Multi FX Program

Multi FX Program, December 2018

Multi FX Program – December 2018

As we head into the new year, global economic growth is poised to moderately slow down. This deceleration is already evident in the US with fading fiscal stimulus and tighter financial conditions. Couple this economic environment with softer growth data from China, the outlook for 2019 is less optimistic for investors. However, a global growth trend is still intact with labour markets still progressing. These signs indicate that we are moving further along the economic cycle as higher wages are pushing up prices. Consequently, the global geo-political uncertainties will continue to be important drivers of the financial markets. By understanding these implications on market returns and volatility, our Multi FX Program aims to diversify risk from uncertainties. Trends in the currency majors should reveal themselves as these political risks begin to subside.

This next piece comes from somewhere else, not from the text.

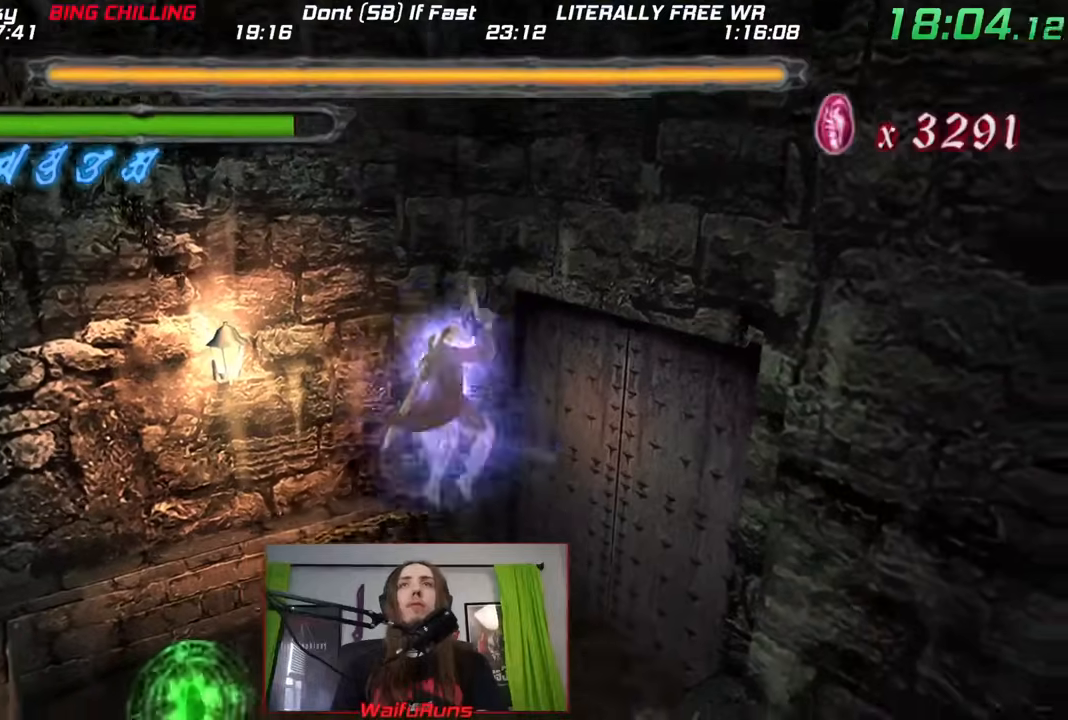
Gameplay with a controller (Nintendo layout); each line is a JSON object with the inputs held at the frame after it. "events" lists button and stick changes between this image and that frame as [ms after this image, input, new state], when the widget could be followed in between. Not read: HOME L3 R1 R3 SELECT START Z.
{"buttons": ["A", "Y"], "left_stick": "up-right", "right_stick": "center", "events": [[433, "A", "down"], [467, "Y", "down"]]}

The broader indicators are pointing toward the view that the global economy is past peak growth in the economic cycle. Fundamental analysis cannot hide the fact that central bank support continues to be reduced. Furthermore, undiminished political risks continue to loom large within Europe and the US. Despite these slowing market conditions, the general view is that the risks have been priced into the financial markets. As a consequence we maintain a relatively cautious approach towards portfolio construction. Therefore by maintaining a volatility-based allocation strategy, our Multi FX Program seeks to capture market returns. Moreover, running multiple strategies aided in smoothing out the unwanted volatility spikes.

A ‘Softer’ 4th Quarter

The last quarter of the year did not end on a positive note for the equity markets. As a fact, there were multiple factors challenging the financial markets. To start with central bank interest rates were on the rise. Political tensions in Europe became the catalyst to a slowdown in business confidence in the Eurozone. Furthermore, weaker Chinese growth output stemmed the global economic growth trend. In addition the ongoing trade conflict with the US did not help the situation. Stock markets traded lower, giving back their gains. On the positive side though the interest rate and bond markets offer refuse to the financial markets. Therefore well-balanced portfolios were able to protect against the slide of the equity markets.

Consequently for single asset class strategies however, they required a different trading approach. In order to reduce the potential downside risk the Multi FX Program was able to reduce trading expose during certain market environments. Certain strategy components remained neutral or limited exposure throughout the month.